What you need to do =>
Rewrite the records with "Expected Behavior" changed to "Desired Behavior" and everything else kept the same. Leave the pictures out.
%%
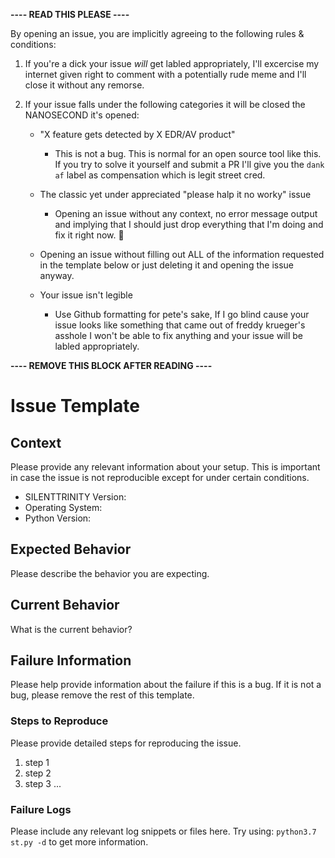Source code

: **---- READ THIS PLEASE ----**

By opening an issue, you are implicitly agreeing to the following rules & conditions: 
 
 1) If you're a dick your issue *will* get labled appropriately, I'll excercise my internet given right to comment with a potentially rude meme and I'll close it without any remorse.

 2) If your issue falls under the following categories it will be closed the NANOSECOND it's opened:

    - "X feature gets detected by X EDR/AV product"
        - This is not a bug. This is normal for an open source tool like this. If you try to solve it yourself and submit a PR I'll give you the `dank af` label as compensation which is legit street cred.
    
    - The classic yet under appreciated "please halp it no worky" issue
        - Opening an issue without any context, no error message output and implying that I should just drop everything that I'm doing and fix it right now. 🖕

    - Opening an issue without filling out ALL of the information requested in the template below or just deleting it and opening the issue anyway.

    - Your issue isn't legible
        - Use Github formatting for pete's sake, If I go blind cause your issue looks like something that came out of freddy krueger's asshole I won't be able to fix anything and your issue will be labled appropriately.

**---- REMOVE THIS BLOCK AFTER READING ----**

# Issue Template

## Context

Please provide any relevant information about your setup. This is important in case the issue is not reproducible except for under certain conditions.

* SILENTTRINITY Version:
* Operating System:
* Python Version:

## Expected Behavior

Please describe the behavior you are expecting.

## Current Behavior

What is the current behavior?

## Failure Information

Please help provide information about the failure if this is a bug. If it is not a bug, please remove the rest of this template.

### Steps to Reproduce

Please provide detailed steps for reproducing the issue.

1. step 1
2. step 2
3. step 3
   ...

### Failure Logs

Please include any relevant log snippets or files here. Try using: `python3.7 st.py -d` to get more information.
%%
Solution below =>
Source code

: **---- READ THIS PLEASE ----**

By opening an issue, you are implicitly agreeing to the following rules & conditions: 
 
 1) If you're a dick your issue *will* get labled appropriately, I'll excercise my internet given right to comment with a potentially rude meme and I'll close it without any remorse.

 2) If your issue falls under the following categories it will be closed the NANOSECOND it's opened:

    - "X feature gets detected by X EDR/AV product"
        - This is not a bug. This is normal for an open source tool like this. If you try to solve it yourself and submit a PR I'll give you the `dank af` label as compensation which is legit street cred.
    
    - The classic yet under appreciated "please halp it no worky" issue
        - Opening an issue without any context, no error message output and implying that I should just drop everything that I'm doing and fix it right now. 🖕

    - Opening an issue without filling out ALL of the information requested in the template below or just deleting it and opening the issue anyway.

    - Your issue isn't legible
        - Use Github formatting for pete's sake, If I go blind cause your issue looks like something that came out of freddy krueger's asshole I won't be able to fix anything and your issue will be labled appropriately.

**---- REMOVE THIS BLOCK AFTER READING ----**

# Issue Template

## Context

Please provide any relevant information about your setup. This is important in case the issue is not reproducible except for under certain conditions.

* SILENTTRINITY Version:
* Operating System:
* Python Version:

## Desired Behavior

Please describe the behavior you are expecting.

## Current Behavior

What is the current behavior?

## Failure Information

Please help provide information about the failure if this is a bug. If it is not a bug, please remove the rest of this template.

### Steps to Reproduce

Please provide detailed steps for reproducing the issue.

1. step 1
2. step 2
3. step 3
   ...

### Failure Logs

Please include any relevant log snippets or files here. Try using: `python3.7 st.py -d` to get more information.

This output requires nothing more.